• Lesetext:
--------------------------------------------------

Ursula Krechel: Zu Marina Zwetajewas Gedicht „Auswanderer…“

Mashup von Juliane Duda zu der Beitragsserie „Im Kern“

Im Kern

– Zu Marina Zwetajewas Gedicht „Auswanderer…“ aus dem Band Marina Zwetajewa: Gedichte. –

 

 

 

MARINA ZWETAJEWA

AUSWANDERER
in welches New York?
Allhaß
auf den Buckel gepackt.

Ja wir Bären
wir Tataren – auch wir
von Läusen zerfressen
ziehn mit dem Feuer.

Das ist immer noch Schuld
doch aus Finsternis
Heerscharen
unseresgleichen.

Halbschielende
stahlschwarze Schlitze
gesträubte Mähnen
Schneesturm.

Im Namen des Herrn
im Namen der Vernunft
ja wir Verkrätzten
Aussätzigen – auch wir

Wolfslichter
aus dem Winterfell
der Russische Stern
gegen alle und alles!

Mörder der Väter –
in welche Wildnis gehts?
Mögen sie recht treffen
die Weltgeißel

„Ackervolk
aus dem Bett!“
Und mit dem Erschießer
kriecht der Erschossene.

Und vor dem gnädigen Kirchenportal
ein Bettler zum Bettlervolk:
„Die weißgedeckte Welt
gibts später!“

Übersetzung Christa Reinig

 

„Sprache ist Gefängnis. Leben auch.“

Dies ist ein Gedicht, das in seiner Unmittelbarkeit, in seiner Expressivität sofort überspringt, obwohl einige Bilder im Dunkel bleiben. Marina Cvetaeva verließ die Sowjetunion 1922; in dieser Zeit entstand das Gedicht „Auswanderer“. Es ist mitleidlos – mit der eigenen Situation, mit der Fremde, die der Emigrantin offen steht, mit der Situation, die sie ihr Land verlassen läßt. Wieviel Distanz, Abwehr und auch Ironie steckt in der kleinen Frage der zweiten Zeile! Als sei alles außerhalb Rußlands New York und als sei die Welt voll von austauschbaren New Yorks, babylonischen Städten, die der Fremden leicht verwechselbar bleiben, Kleingeld in fremder Währung. Es ist ein erbittertes Gedicht, selbstquälerisch, verzweifelt; es spricht mit großer Intensität von Rußland in einer umfassenden Gebärde, als könne Marina Cvetaeva es nicht loslassen. Die „weißgedeckte Welt“ ist ihr suspekt; auf die wird sie nicht warten wie die Bettler. „Ja wir Bären / wir Tataren – auch wir / von Läusen zerfressen“: so wütet sie gegen das Wüten, gegen die Wirren der ersten Jahre nach der Oktoberrevolution.

--------------------------------------------------

• Entnommenes Material:

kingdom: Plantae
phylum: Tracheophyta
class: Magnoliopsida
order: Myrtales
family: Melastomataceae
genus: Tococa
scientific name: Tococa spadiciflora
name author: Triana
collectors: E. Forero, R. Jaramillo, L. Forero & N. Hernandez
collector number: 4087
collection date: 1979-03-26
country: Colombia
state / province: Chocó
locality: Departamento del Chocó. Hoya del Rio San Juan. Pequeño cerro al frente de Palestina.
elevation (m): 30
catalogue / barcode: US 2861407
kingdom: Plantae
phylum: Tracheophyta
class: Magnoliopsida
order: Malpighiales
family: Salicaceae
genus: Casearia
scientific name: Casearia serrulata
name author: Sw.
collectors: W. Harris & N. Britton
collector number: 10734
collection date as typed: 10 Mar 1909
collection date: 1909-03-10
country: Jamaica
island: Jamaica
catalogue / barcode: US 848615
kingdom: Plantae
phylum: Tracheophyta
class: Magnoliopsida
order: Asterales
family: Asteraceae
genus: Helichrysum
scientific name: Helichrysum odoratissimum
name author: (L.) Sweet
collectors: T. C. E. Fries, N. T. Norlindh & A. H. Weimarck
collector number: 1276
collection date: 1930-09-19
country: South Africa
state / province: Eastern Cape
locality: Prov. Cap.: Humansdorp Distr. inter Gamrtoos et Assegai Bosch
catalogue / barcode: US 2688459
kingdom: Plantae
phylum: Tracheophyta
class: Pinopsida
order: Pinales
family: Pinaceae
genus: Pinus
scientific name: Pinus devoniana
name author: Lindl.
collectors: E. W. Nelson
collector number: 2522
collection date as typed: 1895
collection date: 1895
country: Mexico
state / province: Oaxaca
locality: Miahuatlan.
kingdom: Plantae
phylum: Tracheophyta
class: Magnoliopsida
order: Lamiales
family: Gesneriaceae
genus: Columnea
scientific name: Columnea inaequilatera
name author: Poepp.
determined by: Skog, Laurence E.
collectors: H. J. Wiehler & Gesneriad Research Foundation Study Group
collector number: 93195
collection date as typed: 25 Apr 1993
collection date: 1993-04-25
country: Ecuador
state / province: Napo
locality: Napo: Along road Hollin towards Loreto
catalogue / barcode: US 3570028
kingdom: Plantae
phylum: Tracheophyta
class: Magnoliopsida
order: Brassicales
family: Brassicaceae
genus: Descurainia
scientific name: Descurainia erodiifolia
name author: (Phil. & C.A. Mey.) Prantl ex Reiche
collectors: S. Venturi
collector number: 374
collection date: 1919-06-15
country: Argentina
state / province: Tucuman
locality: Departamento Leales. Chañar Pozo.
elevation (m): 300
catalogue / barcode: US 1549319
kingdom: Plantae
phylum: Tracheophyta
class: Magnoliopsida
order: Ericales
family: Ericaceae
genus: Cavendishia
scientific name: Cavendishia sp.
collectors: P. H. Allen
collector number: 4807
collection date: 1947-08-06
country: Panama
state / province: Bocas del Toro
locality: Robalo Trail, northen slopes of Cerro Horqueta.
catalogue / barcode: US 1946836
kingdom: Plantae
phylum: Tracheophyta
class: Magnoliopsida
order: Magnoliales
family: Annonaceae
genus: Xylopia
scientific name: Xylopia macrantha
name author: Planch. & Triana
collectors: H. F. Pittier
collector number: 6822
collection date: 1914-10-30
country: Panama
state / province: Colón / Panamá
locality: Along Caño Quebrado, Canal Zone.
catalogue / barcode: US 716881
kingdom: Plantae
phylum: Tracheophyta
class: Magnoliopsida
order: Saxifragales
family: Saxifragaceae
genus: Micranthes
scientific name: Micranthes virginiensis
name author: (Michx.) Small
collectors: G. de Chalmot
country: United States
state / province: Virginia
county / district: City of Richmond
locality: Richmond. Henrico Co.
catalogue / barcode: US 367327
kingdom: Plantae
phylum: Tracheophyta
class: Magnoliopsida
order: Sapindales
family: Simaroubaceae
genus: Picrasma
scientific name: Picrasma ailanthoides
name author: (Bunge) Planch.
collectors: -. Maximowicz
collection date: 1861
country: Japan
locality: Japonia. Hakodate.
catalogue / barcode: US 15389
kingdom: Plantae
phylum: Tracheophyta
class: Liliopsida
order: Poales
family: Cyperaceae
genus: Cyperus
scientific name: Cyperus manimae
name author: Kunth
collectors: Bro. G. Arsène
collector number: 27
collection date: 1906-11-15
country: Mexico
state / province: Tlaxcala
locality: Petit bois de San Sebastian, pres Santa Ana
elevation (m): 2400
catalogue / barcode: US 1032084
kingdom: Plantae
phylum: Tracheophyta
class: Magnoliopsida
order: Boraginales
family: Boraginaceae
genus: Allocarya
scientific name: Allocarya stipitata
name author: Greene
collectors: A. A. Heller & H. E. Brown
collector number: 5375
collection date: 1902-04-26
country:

--------------------------------------------------

• Aufgabenstellung:
In welchem Jahr verließ Marina Cvetaeva laut dem Lesetext die Sowjetunion? Für die Bearbeitung braucht man die Zeilen nicht.

• Lösung:
Marina Cvetaeva verließ die Sowjetunion 1922.